Chapter 19: Professor Anja Boisen
Anja Boisen’s father was a physics teacher. One time, he brought physics books and the periodic table with him on a camping holiday in France so that Anja could catch up on her school work the summer she skipped 8th grade. But Anja was not captivated by physics. She wanted to be a journalist, and Mette Fugl (a Danish reporter) was her role model. Therefore, in high school, she chose social studies. After high school, she went to the United States, where she combined a job as an au pair with studies at Stanford. When she returned to Denmark, she did not have the patience to wait until the entrance exams at the school of journalism were held, so she applied for admission to Roskilde University.
“So, it was Roskilde University’s two-year basic education program that made me change my mind. I believe I began to consider that maybe I should have something to do with physics when I did my second project at the university. We were walking around measuring radon in the basements of the university and it was a lot of fun.
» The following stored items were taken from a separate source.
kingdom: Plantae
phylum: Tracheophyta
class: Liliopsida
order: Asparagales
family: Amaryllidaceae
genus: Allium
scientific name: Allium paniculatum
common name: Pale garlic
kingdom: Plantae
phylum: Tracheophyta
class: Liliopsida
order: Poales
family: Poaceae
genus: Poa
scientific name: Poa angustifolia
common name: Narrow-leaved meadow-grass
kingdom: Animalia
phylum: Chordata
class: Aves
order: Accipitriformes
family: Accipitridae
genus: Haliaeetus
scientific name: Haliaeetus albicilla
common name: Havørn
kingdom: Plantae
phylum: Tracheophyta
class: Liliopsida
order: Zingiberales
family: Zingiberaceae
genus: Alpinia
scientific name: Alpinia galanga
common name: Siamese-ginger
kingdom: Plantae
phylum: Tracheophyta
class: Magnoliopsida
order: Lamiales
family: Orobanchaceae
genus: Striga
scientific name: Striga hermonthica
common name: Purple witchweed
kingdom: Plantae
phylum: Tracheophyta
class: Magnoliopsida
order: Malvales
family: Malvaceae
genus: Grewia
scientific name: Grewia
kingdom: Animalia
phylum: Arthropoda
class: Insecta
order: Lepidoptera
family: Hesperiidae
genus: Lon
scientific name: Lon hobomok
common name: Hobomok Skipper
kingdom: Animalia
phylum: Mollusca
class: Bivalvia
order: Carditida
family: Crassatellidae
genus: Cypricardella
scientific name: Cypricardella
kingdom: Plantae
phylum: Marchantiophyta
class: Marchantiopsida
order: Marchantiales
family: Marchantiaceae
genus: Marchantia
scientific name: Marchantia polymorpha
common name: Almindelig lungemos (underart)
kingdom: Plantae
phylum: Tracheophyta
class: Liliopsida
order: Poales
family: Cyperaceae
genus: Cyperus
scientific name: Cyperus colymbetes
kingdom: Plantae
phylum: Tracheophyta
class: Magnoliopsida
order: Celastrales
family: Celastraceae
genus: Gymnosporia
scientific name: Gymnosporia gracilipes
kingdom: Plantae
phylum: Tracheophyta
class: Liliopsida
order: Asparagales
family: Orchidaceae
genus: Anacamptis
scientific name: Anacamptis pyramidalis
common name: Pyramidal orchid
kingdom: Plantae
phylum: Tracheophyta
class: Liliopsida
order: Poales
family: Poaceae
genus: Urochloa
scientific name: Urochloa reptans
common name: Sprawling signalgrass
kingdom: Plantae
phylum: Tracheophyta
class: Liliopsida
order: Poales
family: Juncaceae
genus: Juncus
And then I got a mentor, Karen, who was a year older than me. She wanted to study physics and mathematics, and she was a great inspiration to me, and I chose to stay at RUC and study physics. Karen and I also chose to finish our last years of studies at the University of Copenhagen, because RUC is a small place with limited opportunities to do a lot of different experiments.”
Anja wrote her thesis on solid-state physics at the H. C. Ørsted Institute, with Poul Erik Lindelof as her adviser. He helped her apply to a Ph.D. program; however, she did not get in. After that, she was a teacher at Vestre Borgerdyd primary school for a year. But even though it was fun and the students were nice, her enthusiasm for teaching faded, so she applied for an industrial Ph.D. in a small start-up called Danish Microengineering.
“I was employed as a business researcher and was associated with a very talented mentor, François Grey, who was a professor at the time. He hired me after I received my Ph.D., and he also encouraged me to apply for a FREJA grant, even though it was a little early to apply for my own grant and to hire others a year after I had finished my own Ph.D. I got the grant, and I’ve been working in this field ever since.”